1. Evidence for anticipation ≠ evidence for a global principle of “uncertainty minimization.
Elite batting or return tasks show anticipatory control because neural and sensorimotor delays demand feed-forward strategies. That is perfectly compatible with many control-theoretic explanations (internal models, Smith predictors, model predictive control, dynamical systems) that do not require Bayesian inference or a universal principle of “uncertainty minimization.” From “organisms behave as if anticipating” it does not follow that they literally minimize epistemic uncertainty.
2. Shannon information, thermodynamic free energy, and semantic or epistemic uncertainty are categorically different concepts.
Formal similarities (e.g., entropy, noise, and signal) do not justify treating them as identical. Variational free energy in Friston’s sense is a model-relative bound on surprisal, not a physical energy quantity; and “uncertainty” here is a term defined over the probability distributions of a generative model. Sliding between these domains without a strict translation rule is a category error.

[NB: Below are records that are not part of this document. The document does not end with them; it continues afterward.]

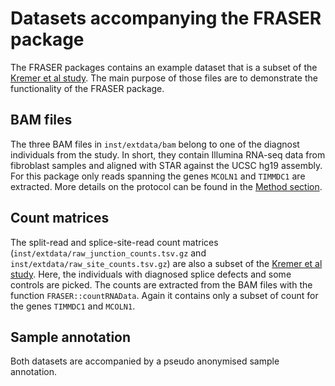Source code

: # Datasets accompanying the FRASER package

The FRASER packages contains an example dataset that is a subset of the 
[Kremer et al study](https://doi.org/10.1038/ncomms15824). The main 
purpose of those files are to demonstrate the functionality of the 
FRASER package.

## BAM files

The three BAM files in `inst/extdata/bam` belong to one of the diagnost
individuals from the study. In short, they contain Illumina RNA-seq data
from fibroblast samples and aligned with STAR against the UCSC hg19 assembly.
For this package only reads spanning the genes `MCOLN1` and `TIMMDC1` are
extracted. More details on the protocol can be found in the 
[Method section](https://doi.org/10.1038/ncomms15824).

## Count matrices 

The split-read and splice-site-read count matrices
(`inst/extdata/raw_junction_counts.tsv.gz` and 
`inst/extdata/raw_site_counts.tsv.gz`) are also a subset of the 
[Kremer et al study](https://doi.org/10.1038/ncomms15824). Here, the
individuals with diagnosed splice defects and some controls are picked.
The counts are extracted from the BAM files with the function 
`FRASER::countRNAData`. Again it contains only a subset of count for 
the genes `TIMMDC1` and `MCOLN1`.

## Sample annotation

Both datasets are accompanied by a pseudo anonymised sample annotation.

Between physics and semantics there can be no bridge law, only correlation.
A physical process can correlate with a semantic or cognitive state, but it can never produce, translate into, or explain it. The physical and the semantic belong to different epistemic domains; their connection is observational, not generative.
3. What would count as a risky, discriminative prediction?
If “organisms minimize uncertainty” is to be an empirical claim rather than a post-hoc description, it must yield a pre-specified, falsifiable prediction that (i) distinguishes the FEP/predictive-coding framework from alternative non-Bayesian control models, (ii) is measurable in the organism itself (not only in our statistical model), and (iii) could in principle fail.
Without such criteria, the “principle” remains unfalsifiable and collapses into metaphor.
So the issue is not anticipation or control per se — I fully agree that organisms stabilize their internal dynamics. The issue is the illegitimate conceptual leap from physical energy flow to semantic uncertainty, and from probabilistic modelling to biological reality. That’s precisely the confusion I am objecting to.